A sequential Monte Carlo probability hypothesis density algorithm for multitarget track-before-detect

In this paper, we present a recursive track-before-detect (TBD) algorithm based on the Probability Hypothesis Density (PHD) filter for multitarget tracking. TBD algorithms are better suited over standard target tracking methods for tracking dim targets in heavy clutter and noise. Classical target tracking, where the measurements are pre-processed at each time step before passing them to the tracking filter results in information loss, which is very damaging if the target signal-to-noise ratio is low. However, in TBD the tracking filter operates directly on the raw measurements at the expense of added computational burden. The development of a recursive TBD algorithm reduces the computational burden over conventional TBD methods, namely, Hough transform, dynamic programming, etc.
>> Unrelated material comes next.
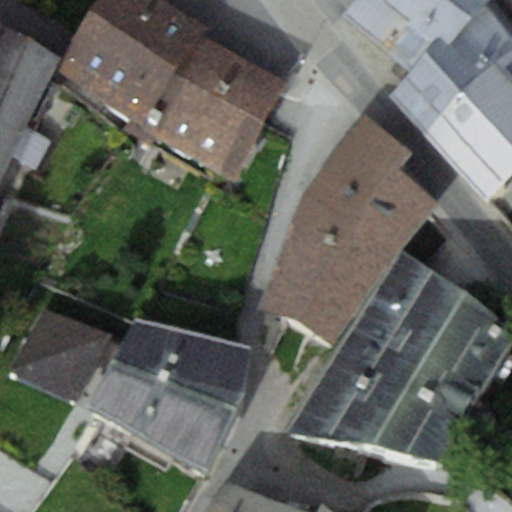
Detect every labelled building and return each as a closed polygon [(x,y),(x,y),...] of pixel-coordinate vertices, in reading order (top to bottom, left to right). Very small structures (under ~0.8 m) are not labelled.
[(163,0),(101,0),(57,70),(143,124),(202,31),(205,26),(163,0)] [(443,41),(468,16),(447,0),(356,0),(344,14),(409,73),(443,41)] [(486,0),(468,16),(443,41),(476,77),(511,38),(511,20),(494,0),(486,0)] [(447,0),(468,16),(486,0),(447,0)] [(0,25),(0,124),(22,133),(59,57),(0,25)] [(236,178),(285,81),(202,31),(143,124),(236,178)] [(511,38),(476,77),(426,129),(486,201),(511,177),(511,38)] [(426,129),(476,77),(443,41),(409,73),(394,93),(426,129)] [(304,193),(391,260),(438,199),(397,167),(409,152),(364,117),(304,193)] [(0,179),(22,133),(0,124),(0,179)] [(391,260),(304,193),(263,309),(331,342),(391,260)] [(511,342),(511,334),(403,250),(286,432),(439,457),(511,342)] [(110,337),(43,305),(11,372),(78,404),(110,337)] [(248,346),(137,315),(88,406),(206,472),(242,397),(248,346)] [(313,511),(229,482),(208,511),(333,511),(322,503),(315,511),(313,511)]
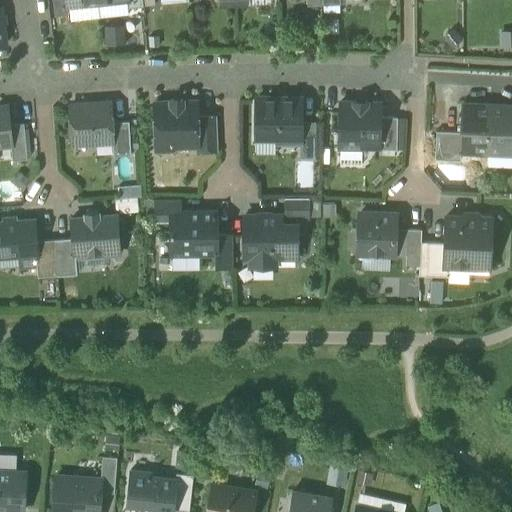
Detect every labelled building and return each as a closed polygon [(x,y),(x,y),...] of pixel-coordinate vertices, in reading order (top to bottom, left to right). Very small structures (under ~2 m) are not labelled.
[(52,0),(54,16),(70,14),(69,5),(68,5),(67,0),(52,0)] [(126,0),(110,0),(98,1),(99,18),(128,14),(127,8),(126,0)] [(143,7),(143,6),(142,0),(126,0),(127,8),(143,7)] [(69,5),(70,14),(71,21),(99,18),(98,1),(69,5)] [(511,31),(500,32),(501,44),(511,43),(511,31)] [(300,139),(301,139),(301,122),(301,99),(256,98),(256,138),(300,139)] [(172,143),(172,147),(197,146),(198,146),(197,117),(197,101),(182,101),(182,100),(180,100),(180,101),(173,101),(173,100),(170,100),(170,101),(154,102),(156,143),(172,143)] [(339,149),(363,149),(364,143),(379,144),(380,144),(380,118),(380,104),(367,104),(367,102),(364,102),(364,103),(356,103),(356,101),(354,101),(354,103),(340,103),(339,149)] [(70,105),(72,144),(112,141),(113,141),(112,122),(110,103),(70,105)] [(460,152),(488,153),(490,106),(461,104),(460,132),(459,152),(460,152)] [(0,106),(0,145),(11,145),(12,145),(10,125),(8,106),(0,106)] [(511,106),(490,106),(488,153),(511,153),(511,106)] [(197,146),(197,152),(216,151),(215,117),(197,117),(198,146),(197,146)] [(378,150),(396,150),(397,118),(380,118),(380,144),(379,144),(378,150)] [(112,141),(113,156),(131,155),(129,121),(112,122),(113,141),(112,141)] [(299,158),(315,158),(316,122),(301,122),(301,139),(300,139),(299,158)] [(11,145),(12,161),(27,159),(23,124),(10,125),(12,145),(11,145)] [(435,159),(460,160),(460,152),(459,152),(460,132),(436,131),(435,159)] [(138,196),(119,195),(118,209),(137,210),(138,196)] [(286,219),(309,218),(309,197),(284,198),(284,216),(286,219)] [(154,199),(155,220),(171,220),(171,213),(181,213),(180,199),(154,199)] [(88,252),(88,256),(120,254),(117,215),(98,216),(98,212),(85,213),(85,217),(71,218),(72,238),(73,253),(75,253),(88,252)] [(215,253),(216,253),(216,234),(216,212),(181,213),(171,213),(171,220),(171,253),(215,253)] [(358,253),(394,255),(395,229),(396,215),(360,213),(358,253)] [(250,266),(274,266),(274,257),(296,257),(296,225),(280,225),(280,221),(275,216),(244,216),(244,257),(250,257),(250,266)] [(449,266),(489,268),(491,219),(445,217),(444,243),(443,266),(449,266)] [(0,256),(19,255),(36,253),(37,253),(36,241),(34,221),(0,223),(0,256)] [(394,255),(406,255),(407,229),(395,229),(394,255)] [(421,230),(407,229),(406,255),(405,265),(419,266),(421,242),(421,230)] [(215,268),(232,268),(232,234),(216,234),(216,253),(215,253),(215,268)] [(72,238),(55,239),(57,275),(57,276),(76,274),(75,257),(75,253),(73,253),(72,238)] [(37,277),(57,275),(55,239),(36,241),(37,253),(36,253),(37,266),(37,277)] [(419,276),(448,277),(449,266),(443,266),(444,243),(421,242),(419,266),(419,276)] [(37,266),(36,253),(19,255),(20,267),(36,265),(36,266),(37,266)] [(432,300),(444,302),(447,280),(435,279),(432,300)] [(101,492),(114,493),(117,457),(102,456),(101,480),(101,492)] [(0,511),(6,511),(7,509),(25,510),(26,473),(16,473),(16,470),(0,469),(0,511)] [(140,511),(158,511),(159,507),(173,509),(173,508),(176,479),(151,476),(152,473),(130,470),(126,504),(141,506),(140,511)] [(173,508),(189,510),(193,476),(176,474),(176,479),(173,508)] [(52,511),(99,511),(101,492),(101,480),(55,477),(52,511)] [(206,511),(252,511),(256,492),(211,485),(206,511)] [(292,490),(288,511),(328,511),(331,497),(292,490)]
The TBD is a hard nonlinear non-Gaussian problem even for single target scenarios. Recent advances in Sequential Monte Carlo (SMC) based nonlinear filtering make multitarget TBD feasible. However, the current implementations use a modeling setup to accommodate the varying number of targets where a multiple model SMC based TBD approach is used to solve the problem conditioned on the model, i.e., number of targets. The PHD filter, which propagates only the first-order statistical moment (or the PHD) of the full target posterior, has been shown to be a computationally efficient solution to multitarget tracking problems with varying number of targets. We propose a PHD filter based TBD so that there is no assumption to be made on the number of targets. Simulation results are presented to show the effectiveness of the proposed filter in tracking multiple weak targets.